Cependant, cette décision a également eu des conséquences négatives. Elle a affaibli le dollar en tant que monnaie de réserve et a conduit à une instabilité monétaire mondiale. De plus, elle a permis aux États-Unis de financer leurs multiples guerres par l’inflation, ce qui a conduit à une augmentation de la dette publique.
L’inflation, qui a suivi l’abandon de l’étalon-or, a eu un impact significatif sur les entreprises. Elle a augmenté le coût de la vie et a incité les entreprises à investir davantage pour maintenir leur valeur réelle. De plus, l’inflation a rendu les investissements à long terme plus risqués, ce qui a conduit à une diminution de l’investissement et à une croissance économique plus faible.
L’Avènement des taux de change flottants
Le « Choc Nixon » marqua le début de l’ère des taux de change flottants, où les monnaies n’étaient plus liées à des valeurs fixes mais pouvaient fluctuer en fonction des forces du marché. Cette nouvelle réalité transforma les marchés financiers internationaux et exigea des gouvernements et des institutions une adaptation aux nouvelles dynamiques économiques.
L’avénement de la monnaie fiduciaire
Cinquante ans après la fin de la convertibilité du dollar en or, le dollar reste la principale monnaie de réserve mondiale. Cependant, le rôle du dollar en tant que monnaie de réserve est de plus en plus contesté.
L’expression « What the Fuck Happened in 1971 » est souvent utilisée pour discuter des conséquences à long terme de ces événements et de la manière dont ils ont influencé l’économie, la politique, la technologie et la société moderne.
C’est aussi une manière de réfléchir à l’évolution du monde depuis cette époque et de questionner les changements structurels qui ont eu lieu.
La fin de la convertibilité du dollar en or a conduit à l’adoption généralisée de la monnaie fiduciaire (fiat money), qui n’est pas adossée à un actif physique comme l’or.
La critique du système monétaire traditionnel et le Bitcoin
Parmi les voix les plus fortes qui condamnent la monnaie fiduciaire se trouvent les partisans du Bitcoin. Les Bitcoiners les plus maximalistes critiquent le système monétaire fiduciaire, c’est-à-dire les monnaies non adossées à un actif physique comme l’or. La fin de la convertibilité du dollar en or en 1971 a marqué le début de l’ère des monnaies fiduciaires, permettant aux gouvernements de créer de la monnaie « à partir de rien ».

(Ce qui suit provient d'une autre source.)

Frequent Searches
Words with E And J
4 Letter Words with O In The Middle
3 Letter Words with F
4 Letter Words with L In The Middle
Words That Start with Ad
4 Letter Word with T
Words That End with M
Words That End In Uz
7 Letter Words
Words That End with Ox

Des auteurs comme Saifedean Ammous considèrent que cette liberté de création monétaire a conduit à des déséquilibres économiques, à l’inflation et à la dépréciation des épargnes, ce qui a contribué aux problèmes financiers actuels. C’est pourquoi il se montre partisan de l’utilisation d’un nouvel étalon qui serait le Bitcoin.

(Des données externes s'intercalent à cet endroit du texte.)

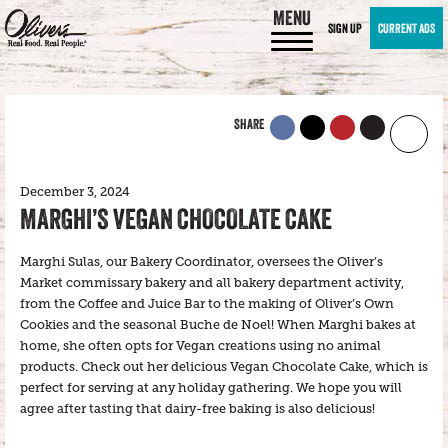
MENU
SIGN UP
CURRENT ADS
SHARE
December 3, 2024
MARGHI’S VEGAN CHOCOLATE CAKE
Marghi Sulas, our Bakery Coordinator, oversees the Oliver’s
Market commissary bakery and all bakery department activity,
from the Coffee and Juice Bar to the making of Oliver’s Own
Cookies and the seasonal Buche de Noel! When Marghi bakes at
home, she often opts for Vegan creations using no animal
products. Check out her delicious Vegan Chocolate Cake, which is
perfect for serving at any holiday gathering. We hope you will
agree after tasting that dairy-free baking is also delicious!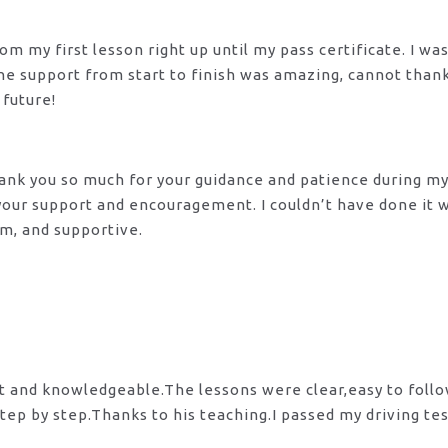
m my first lesson right up until my pass certificate. I wa
 The support from start to finish was amazing, cannot tha
 future!
 Thank you so much for your guidance and patience during m
 your support and encouragement. I couldn’t have done it
lm, and supportive.
nt and knowledgeable.The lessons were clear,easy to foll
tep by step.Thanks to his teaching.I passed my driving te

Lire l’article : Le résumé du livre « L’étalon bitcoin » de Saifedean Ammous
Le Bitcoin comme Alternative ultime
Après plus de 50 ans, le rôle du dollar en tant que monnaie de réserve mondiale est de plus en plus contesté. Ainsi, pour de nombreuses personnes, le Bitcoin en tant que cryptomonnaie décentralisée est considéré par les Bitcoiners comme une alternative à ces problèmes. La rareté du Bitcoin, avec une offre totale limitée à 21 millions d’unités, contraste avec la création monétaire illimitée des monnaies fiduciaires.
Les Bitcoiners voient le Bitcoin comme un moyen de préserver la valeur à long terme et de résister à l’inflation.

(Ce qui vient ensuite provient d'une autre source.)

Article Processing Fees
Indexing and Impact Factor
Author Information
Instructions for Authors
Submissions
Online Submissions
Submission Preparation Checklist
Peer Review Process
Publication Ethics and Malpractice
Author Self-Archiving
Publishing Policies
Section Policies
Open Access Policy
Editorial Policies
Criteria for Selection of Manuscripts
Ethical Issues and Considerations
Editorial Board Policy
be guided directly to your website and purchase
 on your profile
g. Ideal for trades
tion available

Cette conviction est renforcée par les événements économiques de ces dernières décennies et l’impact de la politique monétaire expansive. Celle-ci avec la crise du COVID ayant été encore plus intense, poussant toujours plus de personnes à s’intéresser à Bitcoin, comme une alternative légitime.
De par l’adoption du bitcoin dans le monde toujours plus grande et notamment dans les pays les plus défavorisés par le système FIAT, on peut estimer que c’est une alternative toujours plus légitime.